车上人很少,静静地没人说话,窗外的雪化的不均匀,偶尔露出灰黑的颜色,像是黑白影片从眼前滑过。
还是潘姨先开了口:“别想不开了,有的时候要学会眼不见为净。”
银萍回头看着潘姨说:“可我做不到啊,我怕自己从今往后每天都会被噩梦包围着,董主任不能时时盯在那里,那里就是冷姐管事,可她却习以为常了,她不认为这是严重的事那就有可能以后还会发生。”

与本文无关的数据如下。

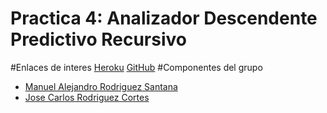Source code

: Practica 4: Analizador Descendente Predictivo Recursivo
===

#Enlaces de interes
[Heroku]()
[GitHub](https://github.com/alu0100766950/AnalizadorDescendente3)
#Componentes del grupo
* [Manuel Alejandro Rodriguez Santana](http://alu0100716894.github.io)
* [Jose Carlos Rodriguez Cortes](http://alu0100766950.github.io)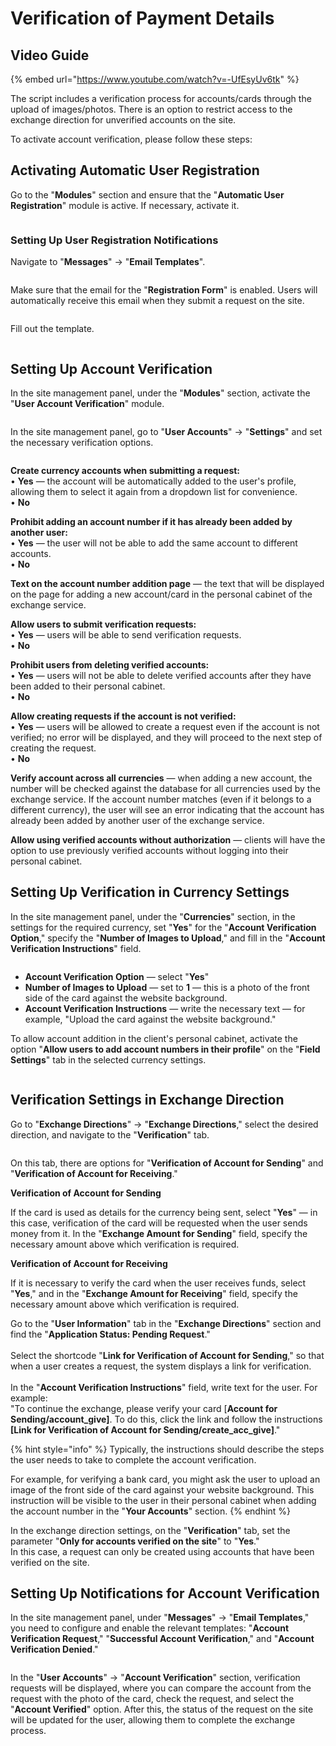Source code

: # Verification of Payment Details

## Video Guide

{% embed url="https://www.youtube.com/watch?v=-UfEsyUv6tk" %}

The script includes a verification process for accounts/cards through the upload of images/photos. There is an option to restrict access to the exchange direction for unverified accounts on the site.

To activate account verification, please follow these steps:

## Activating **Automatic User Registration**

Go to the "**Modules**" section and ensure that the "**Automatic User Registration**" module is active. If necessary, activate it.

<figure><img src="../../.gitbook/assets/image (788)_eng.png" alt=""><figcaption></figcaption></figure>

### Setting Up User Registration Notifications

Navigate to "**Messages**" -> "**Email Templates**".

<figure><img src="../../.gitbook/assets/image (789)_eng.png" alt=""><figcaption></figcaption></figure>

Make sure that the email for the "**Registration Form**" is enabled. Users will automatically receive this email when they submit a request on the site.

<figure><img src="../../.gitbook/assets/image (790)_eng.png" alt=""><figcaption></figcaption></figure>

Fill out the template.

<figure><img src="../../.gitbook/assets/image (791)_eng.png" alt=""><figcaption></figcaption></figure>

## Setting Up Account Verification

In the site management panel, under the "**Modules**" section, activate the "**User Account Verification**" module.

<figure><img src="../../.gitbook/assets/image (1228)_eng.png" alt=""><figcaption></figcaption></figure>

In the site management panel, go to "**User Accounts**" → "**Settings**" and set the necessary verification options.

<figure><img src="../../.gitbook/assets/image (154)_eng.png" alt=""><figcaption></figcaption></figure>

**Create currency accounts when submitting a request:**\
• **Yes** — the account will be automatically added to the user's profile, allowing them to select it again from a dropdown list for convenience.\
• **No**

**Prohibit adding an account number if it has already been added by another user:**\
• **Yes** — the user will not be able to add the same account to different accounts.\
• **No**

**Text on the account number addition page** — the text that will be displayed on the page for adding a new account/card in the personal cabinet of the exchange service.

**Allow users to submit verification requests:**\
• **Yes** — users will be able to send verification requests.\
• **No**

**Prohibit users from deleting verified accounts:**\
• **Yes** — users will not be able to delete verified accounts after they have been added to their personal cabinet.\
• **No**

**Allow creating requests if the account is not verified:**\
• **Yes** — users will be allowed to create a request even if the account is not verified; no error will be displayed, and they will proceed to the next step of creating the request.\
• **No**

**Verify account across all currencies** — when adding a new account, the number will be checked against the database for all currencies used by the exchange service. If the account number matches (even if it belongs to a different currency), the user will see an error indicating that the account has already been added by another user of the exchange service.

**Allow using verified accounts without authorization** — clients will have the option to use previously verified accounts without logging into their personal cabinet.

## Setting Up Verification in Currency Settings

In the site management panel, under the "**Currencies**" section, in the settings for the required currency, set "**Yes**" for the "**Account Verification Option**," specify the "**Number of Images to Upload**," and fill in the "**Account Verification Instructions**" field.

<figure><img src="../../.gitbook/assets/image (1100)_eng.png" alt=""><figcaption></figcaption></figure>

* **Account Verification Option** — select "**Yes**"
* **Number of Images to Upload** — set to **1** — this is a photo of the front side of the card against the website background.
* **Account Verification Instructions** — write the necessary text — for example, "Upload the card against the website background."

To allow account addition in the client's personal cabinet, activate the option "**Allow users to add account numbers in their profile**" on the "**Field Settings**" tab in the selected currency settings.

<figure><img src="../../.gitbook/assets/image (1787)_eng.png" alt=""><figcaption></figcaption></figure>

## Verification Settings in Exchange Direction

Go to "**Exchange Directions**" -> "**Exchange Directions**," select the desired direction, and navigate to the "**Verification**" tab.

<figure><img src="../../.gitbook/assets/image (797)_eng.png" alt=""><figcaption></figcaption></figure>

On this tab, there are options for "**Verification of Account for Sending**" and "**Verification of Account for Receiving**."

**Verification of Account for Sending**

If the card is used as details for the currency being sent, select "**Yes**" — in this case, verification of the card will be requested when the user sends money from it. In the "**Exchange Amount for Sending**" field, specify the necessary amount above which verification is required.

**Verification of Account for Receiving**

If it is necessary to verify the card when the user receives funds, select "**Yes**," and in the "**Exchange Amount for Receiving**" field, specify the necessary amount above which verification is required.

Go to the "**User Information**" tab in the "**Exchange Directions**" section and find the "**Application Status: Pending Request**."\
\
Select the shortcode "**Link for Verification of Account for Sending**," so that when a user creates a request, the system displays a link for verification.\
\
In the "**Account Verification Instructions**" field, write text for the user. For example:\
"To continue the exchange, please verify your card \[**Account for Sending/account_give]**. To do this, click the link and follow the instructions **\[Link for Verification of Account for Sending/create_acc_give]**."

{% hint style="info" %}
Typically, the instructions should describe the steps the user needs to take to complete the account verification.

For example, for verifying a bank card, you might ask the user to upload an image of the front side of the card against your website background. This instruction will be visible to the user in their personal cabinet when adding the account number in the "**Your Accounts**" section.
{% endhint %}

In the exchange direction settings, on the "**Verification**" tab, set the parameter "**Only for accounts verified on the site**" to "**Yes**."\
In this case, a request can only be created using accounts that have been verified on the site.

## Setting Up Notifications for Account Verification

In the site management panel, under "**Messages**" → "**Email Templates**," you need to configure and enable the relevant templates: "**Account Verification Request**," "**Successful Account Verification**," and "**Account Verification Denied**."

<figure><img src="../../.gitbook/assets/image (798)_eng.png" alt=""><figcaption></figcaption></figure>

In the "**User Accounts**" -> "**Account Verification**" section, verification requests will be displayed, where you can compare the account from the request with the photo of the card, check the request, and select the "**Account Verified**" option. After this, the status of the request on the site will be updated for the user, allowing them to complete the exchange process.
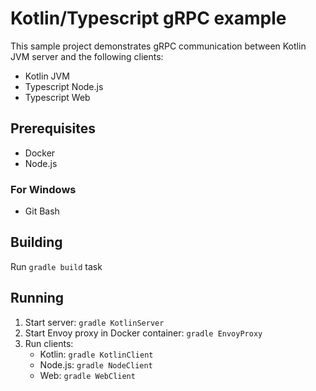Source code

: # Kotlin/Typescript gRPC example

This sample project demonstrates gRPC communication between Kotlin JVM server and the following clients:
- Kotlin JVM
- Typescript Node.js
- Typescript Web

## Prerequisites

* Docker
* Node.js

### For Windows

* Git Bash

## Building

Run `gradle build` task

## Running

1. Start server: `gradle KotlinServer`
2. Start Envoy proxy in Docker container: `gradle EnvoyProxy`
3. Run clients:
   * Kotlin: `gradle KotlinClient`
   * Node.js: `gradle NodeClient`
   * Web: `gradle WebClient`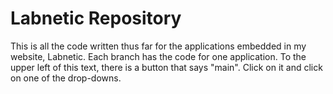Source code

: # Labnetic Repository
This is all the code written thus far for the applications embedded in my website, Labnetic. Each branch has the code for one application. To the upper left of this text, there is a button that says "main". Click on it and click on one of the drop-downs.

“我看到你刚才对她不满,可有些理不能争,因为每天跟孩子接触的人是她,得罪了她受罪的还是青青,她别说做什么了,她什么都不去做对青青可能都能造成伤害你想过吗?”
银萍满眼焦虑地问:“潘姨,你说我该怎么办?”潘姨没有说话慢慢地靠向椅背闭上了眼睛。
回到学校的银萍还是无法释然,她站在阳台上冻到有些麻木的时候给冰芳姐打了一个电话,冰芳姐仔细地听完后问:“银萍,你是不是想到了自已小的时候?”这一句一下问出了银萍的眼泪,她哽咽着不说话。
电话那边冰芳姐抚慰地声音传过来:“傻姑娘,别哭了,你觉得我能帮上什么忙吗?”
银萍停顿着直到咽下那丝哽在喉头的感动才说:“我想收养她,可是我条件不符合。”她还是觉得有些难以启齿犹豫再三才又说:“你能不能做青青的名誉上的收养人?我知道你和刘小峰的关系紧张,所以只是名誉上的,什么心都不用操,办齐了手续以后的事就都由我负责,决不给你们添麻烦。”
冰芳说:“你知道以后要面对很实际问题的,包括以后的工作、婚姻、生活都会受到影响的,而且可能会有很多人不理解。”
“这些我都想过了。”
冰芳在电话那头轻轻地笑了:“还记得我之前说过有一天你也会为了某个人而奋不顾身的,没想到是这个小家伙。”她想了想问:“你真的想好了吗?”
银萍的眼前闪过一个青春的身影,她像是下定了决心的点了点头:“我想好了!”
“我这里没问题,刘小峰肯定有阻力,不过你放假先回来我们再一起想办法吧。”
银萍这次考试成绩不太理想,排在了刘荟之后,还在楼道就听到了宿舍里久违的欢笑声,银萍推门而入时刘荟笑得响亮地都有些不自然了。银萍的心思没有在这件事上,忙着打包行李然后在放假的第一天,坐上最早的一班车回家去和冰芳姐办理收养手续去了……。
手续办起来比想像的要繁琐很多,再加上中间有春节假期,等一切都办妥已是开学一周之后了。
银萍申请退了学校宿舍,在潘姨的隔壁租了一间房,打扫干净再买些必须的生活用品,又简单布置了一下和潘姨一起去接回了青青。青青这时似乎已经能认得银萍了,即使哭得上气不接下气只要银萍抱着她就紧紧地贴在她的肩膀上,眼泪和鼻涕糊得银萍脸上、脖子上都是,每当这时银萍的心都要融化了。
安顿好一切银萍回宿舍拿行李,东西不多,还和当初来时差不多,两个包裹就解决了。宿舍人不齐,历史系的只有两个女孩,她们问了问情况感叹道:“你太有勇气了。”然后不无担心地和银萍道别,最近好像在谈恋爱,在宿舍的时间很少这时还没回来,刘荟坐着没动,陈蔓淡淡地客气了两句也就算是告别了。
出了宿舍银萍不禁抬头望向那个熟悉的窗口,生活了这么久的地方是她带着自卑与忐忑来的,却意外地收获过友谊,拥有了那么多温馨的回忆,可此刻离开又是孑然一身,曾经的美好倒像是虚幻一样不曾存在过。